During the Policy Advisory Council meeting held on June 8, KFIU director Kim Geun-ik led an extensive discussion on existing money laundering and terrorist financing prevention regulations and proposed stricter policies for both commercial banks and independent financial service providers.
At the time, the KFIU stated that it will follow the movement of leading economies such as the US to prevent money laundering and terrorism financing with more rigorous verification processes for large transactions and monitoring of users.
Initially, the KFIU planned to impose new policies on large-scale financial institutions, retail investors, and traders in the public stock market and other sectors that currently have lenient AML and Know Your Customer (KYC) regulations.
But, in later discussions, the KFIU decided to include the cryptocurrency sector in its AML and KYC initiative. The KFIU stated that the agency will coordinate with the Congress to pass a bill that would allow local financial authorities to monitor traditional bank account and cryptocurrency users extensively with transparency.

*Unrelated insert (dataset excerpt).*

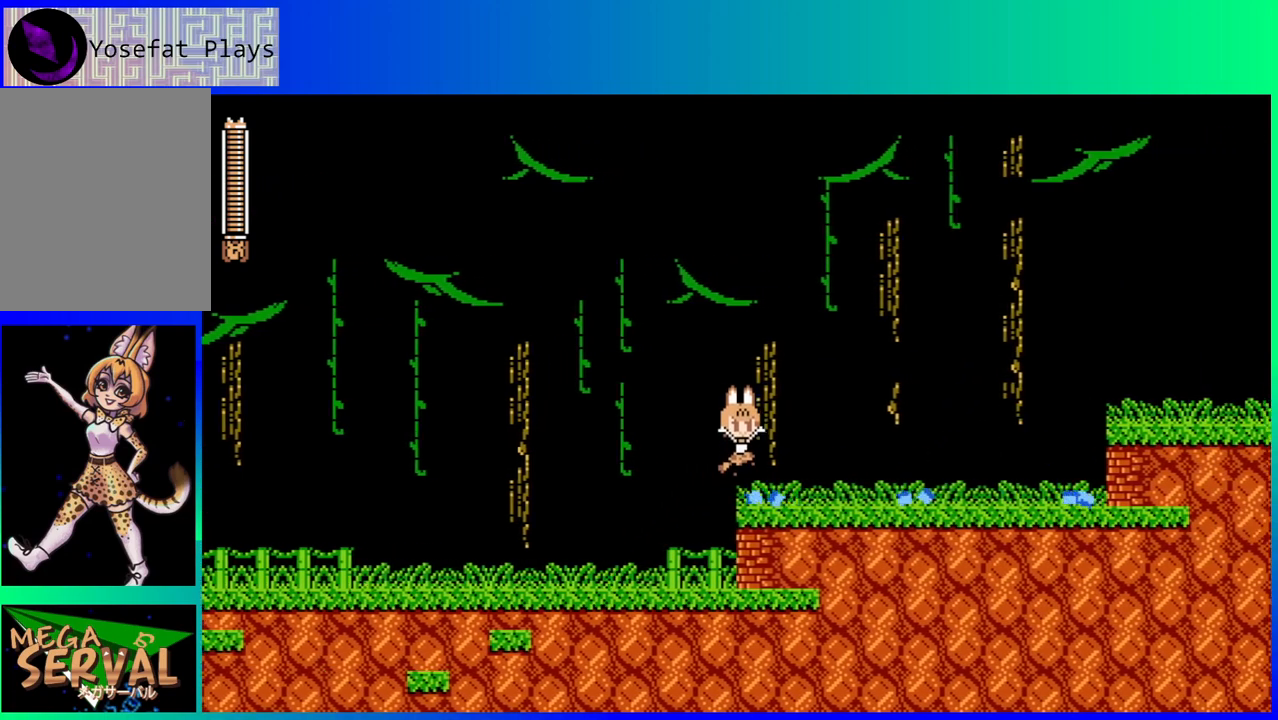
{"buttons": ["DPAD_RIGHT"], "left_stick": "center", "right_stick": "center", "events": []}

At the moment, cryptocurrency exchanges in South Korea can operate as a communication vendor, with a $40 license. As such, even the Free Trade Commission, the country’s regulatory authority for economic competition, does not have the authority to monitor and oversee crypto exchanges.

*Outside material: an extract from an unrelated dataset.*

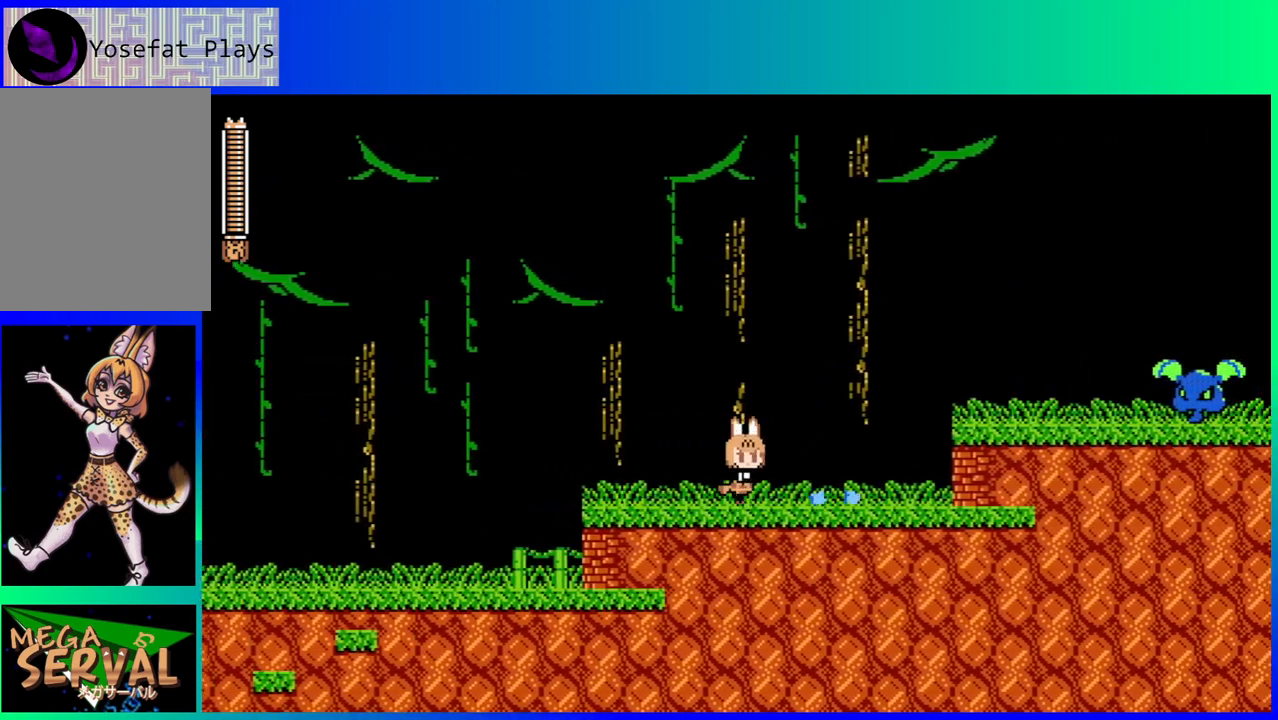
{"buttons": [], "left_stick": "center", "right_stick": "center", "events": [[200, "B", "down"], [283, "Y", "down"], [300, "DPAD_RIGHT", "up"], [333, "B", "up"], [383, "Y", "up"]]}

However, to prevent the utilization of cryptocurrencies like Bitcoin and Ethereum in underground economies and suspicious activities, the KFIU came to a consensus to recognize cryptocurrency exchanges as proper financial institutions and regulate them accordingly.
“Under current regulations, there are clear limitations in preventing money laundering on crypto exchanges because the only way authorities can spot suspicious transactions is through banks. If the bill of lawmaker Jae Yoon-kyung from the Democratic Party of Korea passes, local authorities will be able to impose identical regulations on crypto exchanges that are implemented on commercial banks,” a KFIU spokesperson said.
Essentially, if the bill of lawmaker Jae passes, cryptocurrency exchanges will be regulated as commercial banks and proper financial institutions. While stricken Anti-Money Laundering and Know Your Customer policies could create an uncomfortable ecosystem for users at first, it will add legitimacy to the rapidly growing cryptocurrency and blockchain sector.
A significant sum of capital from retail investors or individual traders has been injected into the cryptocurrency market since early 2017, allowing the market to evolve into an emerging asset class and convincing major banks such as $378 billion JPMorgan Chase and $88.5 billion Goldman Sachs to enter the cryptocurrency sector with custodian solutions.
The acknowledgment of the cryptocurrency industry as a properly regulated financial market will be beneficial for the global cryptocurrency market in the long-term and will improve the mainstream adoption of cryptocurrencies significantly.